▶ [ACTION ITEM] Every entry is to be set down a second time, precisely as written.

▶ [Stored data entries]
━━━━━━━━━━━━━━━━━━━━━━━━━━━━━━
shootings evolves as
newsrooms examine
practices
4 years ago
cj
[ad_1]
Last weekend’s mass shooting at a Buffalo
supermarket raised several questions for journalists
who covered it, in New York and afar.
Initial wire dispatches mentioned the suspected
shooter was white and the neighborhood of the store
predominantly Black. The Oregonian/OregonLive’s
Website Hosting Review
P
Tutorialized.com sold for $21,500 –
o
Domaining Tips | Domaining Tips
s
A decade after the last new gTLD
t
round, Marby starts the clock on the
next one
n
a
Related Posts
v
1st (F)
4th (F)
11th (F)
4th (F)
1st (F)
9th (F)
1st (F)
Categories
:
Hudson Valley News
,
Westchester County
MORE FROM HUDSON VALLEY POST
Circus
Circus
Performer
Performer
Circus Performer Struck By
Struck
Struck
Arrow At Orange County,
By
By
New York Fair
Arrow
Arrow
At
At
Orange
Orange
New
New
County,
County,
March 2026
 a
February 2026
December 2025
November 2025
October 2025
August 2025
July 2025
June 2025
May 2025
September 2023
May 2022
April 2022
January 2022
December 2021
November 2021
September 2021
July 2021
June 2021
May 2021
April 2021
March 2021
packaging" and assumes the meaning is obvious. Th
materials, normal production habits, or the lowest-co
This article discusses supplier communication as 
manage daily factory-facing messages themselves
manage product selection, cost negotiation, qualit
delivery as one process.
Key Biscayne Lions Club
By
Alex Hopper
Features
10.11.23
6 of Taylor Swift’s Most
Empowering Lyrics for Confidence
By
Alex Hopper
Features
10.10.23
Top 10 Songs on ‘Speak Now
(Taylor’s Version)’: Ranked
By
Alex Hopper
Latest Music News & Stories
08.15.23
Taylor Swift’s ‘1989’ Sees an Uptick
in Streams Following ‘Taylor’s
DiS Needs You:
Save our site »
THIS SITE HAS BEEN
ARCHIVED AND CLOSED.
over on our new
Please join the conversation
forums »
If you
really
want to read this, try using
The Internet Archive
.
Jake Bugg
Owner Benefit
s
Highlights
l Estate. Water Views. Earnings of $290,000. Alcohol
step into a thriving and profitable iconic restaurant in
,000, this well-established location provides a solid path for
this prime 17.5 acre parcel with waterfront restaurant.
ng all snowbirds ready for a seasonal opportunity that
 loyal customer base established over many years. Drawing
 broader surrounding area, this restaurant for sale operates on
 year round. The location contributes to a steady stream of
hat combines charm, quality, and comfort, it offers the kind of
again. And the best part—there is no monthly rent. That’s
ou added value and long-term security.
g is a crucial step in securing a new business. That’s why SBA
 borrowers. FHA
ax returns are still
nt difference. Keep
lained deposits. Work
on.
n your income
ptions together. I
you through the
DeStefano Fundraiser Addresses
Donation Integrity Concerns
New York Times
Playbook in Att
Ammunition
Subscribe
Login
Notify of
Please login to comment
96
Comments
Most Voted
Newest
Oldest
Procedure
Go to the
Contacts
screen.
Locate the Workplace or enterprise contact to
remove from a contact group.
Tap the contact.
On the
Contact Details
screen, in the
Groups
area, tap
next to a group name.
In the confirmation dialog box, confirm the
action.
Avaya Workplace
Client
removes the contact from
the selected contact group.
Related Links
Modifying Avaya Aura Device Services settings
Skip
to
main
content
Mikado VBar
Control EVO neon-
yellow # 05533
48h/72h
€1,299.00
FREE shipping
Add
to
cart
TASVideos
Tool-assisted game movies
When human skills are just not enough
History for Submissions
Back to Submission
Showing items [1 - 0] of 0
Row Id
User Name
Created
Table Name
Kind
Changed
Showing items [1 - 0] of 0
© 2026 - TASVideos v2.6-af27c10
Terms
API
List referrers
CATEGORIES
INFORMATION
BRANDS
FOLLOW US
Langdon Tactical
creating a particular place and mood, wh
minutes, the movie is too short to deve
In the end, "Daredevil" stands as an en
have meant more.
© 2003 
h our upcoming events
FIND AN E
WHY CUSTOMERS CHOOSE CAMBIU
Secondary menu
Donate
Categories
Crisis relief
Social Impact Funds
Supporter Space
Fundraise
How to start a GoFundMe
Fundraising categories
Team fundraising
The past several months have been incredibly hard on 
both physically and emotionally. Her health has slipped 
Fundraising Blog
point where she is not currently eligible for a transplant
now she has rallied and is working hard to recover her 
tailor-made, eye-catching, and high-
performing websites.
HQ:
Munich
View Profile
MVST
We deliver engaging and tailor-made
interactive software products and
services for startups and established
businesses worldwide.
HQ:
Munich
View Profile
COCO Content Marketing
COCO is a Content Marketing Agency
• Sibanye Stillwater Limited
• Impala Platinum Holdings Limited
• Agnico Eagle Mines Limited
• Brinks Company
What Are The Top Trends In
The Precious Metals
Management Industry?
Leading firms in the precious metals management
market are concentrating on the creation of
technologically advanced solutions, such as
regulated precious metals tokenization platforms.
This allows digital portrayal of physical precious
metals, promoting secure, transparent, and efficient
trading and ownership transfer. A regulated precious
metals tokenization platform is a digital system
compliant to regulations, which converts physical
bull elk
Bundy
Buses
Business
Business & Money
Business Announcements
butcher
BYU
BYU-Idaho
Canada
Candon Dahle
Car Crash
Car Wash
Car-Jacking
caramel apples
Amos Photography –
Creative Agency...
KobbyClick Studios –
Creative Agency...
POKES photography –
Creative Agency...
━━━━━━━━━━━━━━━━━━━━━━━━━━━━━━
▶ [OUTPUT OF THE EXERCISE]
shootings evolves as
newsrooms examine
practices
4 years ago
cj
[ad_1]
Last weekend’s mass shooting at a Buffalo
supermarket raised several questions for journalists
who covered it, in New York and afar.
Initial wire dispatches mentioned the suspected
shooter was white and the neighborhood of the store
predominantly Black. The Oregonian/OregonLive’s
Website Hosting Review
P
Tutorialized.com sold for $21,500 –
o
Domaining Tips | Domaining Tips
s
A decade after the last new gTLD
t
round, Marby starts the clock on the
next one
n
a
Related Posts
v
1st (F)
4th (F)
11th (F)
4th (F)
1st (F)
9th (F)
1st (F)
Categories
:
Hudson Valley News
,
Westchester County
MORE FROM HUDSON VALLEY POST
Circus
Circus
Performer
Performer
Circus Performer Struck By
Struck
Struck
Arrow At Orange County,
By
By
New York Fair
Arrow
Arrow
At
At
Orange
Orange
New
New
County,
County,
March 2026
 a
February 2026
December 2025
November 2025
October 2025
August 2025
July 2025
June 2025
May 2025
September 2023
May 2022
April 2022
January 2022
December 2021
November 2021
September 2021
July 2021
June 2021
May 2021
April 2021
March 2021
packaging" and assumes the meaning is obvious. Th
materials, normal production habits, or the lowest-co
This article discusses supplier communication as 
manage daily factory-facing messages themselves
manage product selection, cost negotiation, qualit
delivery as one process.
Key Biscayne Lions Club
By
Alex Hopper
Features
10.11.23
6 of Taylor Swift’s Most
Empowering Lyrics for Confidence
By
Alex Hopper
Features
10.10.23
Top 10 Songs on ‘Speak Now
(Taylor’s Version)’: Ranked
By
Alex Hopper
Latest Music News & Stories
08.15.23
Taylor Swift’s ‘1989’ Sees an Uptick
in Streams Following ‘Taylor’s
DiS Needs You:
Save our site »
THIS SITE HAS BEEN
ARCHIVED AND CLOSED.
over on our new
Please join the conversation
forums »
If you
really
want to read this, try using
The Internet Archive
.
Jake Bugg
Owner Benefit
s
Highlights
l Estate. Water Views. Earnings of $290,000. Alcohol
step into a thriving and profitable iconic restaurant in
,000, this well-established location provides a solid path for
this prime 17.5 acre parcel with waterfront restaurant.
ng all snowbirds ready for a seasonal opportunity that
 loyal customer base established over many years. Drawing
 broader surrounding area, this restaurant for sale operates on
 year round. The location contributes to a steady stream of
hat combines charm, quality, and comfort, it offers the kind of
again. And the best part—there is no monthly rent. That’s
ou added value and long-term security.
g is a crucial step in securing a new business. That’s why SBA
 borrowers. FHA
ax returns are still
nt difference. Keep
lained deposits. Work
on.
n your income
ptions together. I
you through the
DeStefano Fundraiser Addresses
Donation Integrity Concerns
New York Times
Playbook in Att
Ammunition
Subscribe
Login
Notify of
Please login to comment
96
Comments
Most Voted
Newest
Oldest
Procedure
Go to the
Contacts
screen.
Locate the Workplace or enterprise contact to
remove from a contact group.
Tap the contact.
On the
Contact Details
screen, in the
Groups
area, tap
next to a group name.
In the confirmation dialog box, confirm the
action.
Avaya Workplace
Client
removes the contact from
the selected contact group.
Related Links
Modifying Avaya Aura Device Services settings
Skip
to
main
content
Mikado VBar
Control EVO neon-
yellow # 05533
48h/72h
€1,299.00
FREE shipping
Add
to
cart
TASVideos
Tool-assisted game movies
When human skills are just not enough
History for Submissions
Back to Submission
Showing items [1 - 0] of 0
Row Id
User Name
Created
Table Name
Kind
Changed
Showing items [1 - 0] of 0
© 2026 - TASVideos v2.6-af27c10
Terms
API
List referrers
CATEGORIES
INFORMATION
BRANDS
FOLLOW US
Langdon Tactical
creating a particular place and mood, wh
minutes, the movie is too short to deve
In the end, "Daredevil" stands as an en
have meant more.
© 2003 
h our upcoming events
FIND AN E
WHY CUSTOMERS CHOOSE CAMBIU
Secondary menu
Donate
Categories
Crisis relief
Social Impact Funds
Supporter Space
Fundraise
How to start a GoFundMe
Fundraising categories
Team fundraising
The past several months have been incredibly hard on 
both physically and emotionally. Her health has slipped 
Fundraising Blog
point where she is not currently eligible for a transplant
now she has rallied and is working hard to recover her 
tailor-made, eye-catching, and high-
performing websites.
HQ:
Munich
View Profile
MVST
We deliver engaging and tailor-made
interactive software products and
services for startups and established
businesses worldwide.
HQ:
Munich
View Profile
COCO Content Marketing
COCO is a Content Marketing Agency
• Sibanye Stillwater Limited
• Impala Platinum Holdings Limited
• Agnico Eagle Mines Limited
• Brinks Company
What Are The Top Trends In
The Precious Metals
Management Industry?
Leading firms in the precious metals management
market are concentrating on the creation of
technologically advanced solutions, such as
regulated precious metals tokenization platforms.
This allows digital portrayal of physical precious
metals, promoting secure, transparent, and efficient
trading and ownership transfer. A regulated precious
metals tokenization platform is a digital system
compliant to regulations, which converts physical
bull elk
Bundy
Buses
Business
Business & Money
Business Announcements
butcher
BYU
BYU-Idaho
Canada
Candon Dahle
Car Crash
Car Wash
Car-Jacking
caramel apples
Amos Photography –
Creative Agency...
KobbyClick Studios –
Creative Agency...
POKES photography –
Creative Agency...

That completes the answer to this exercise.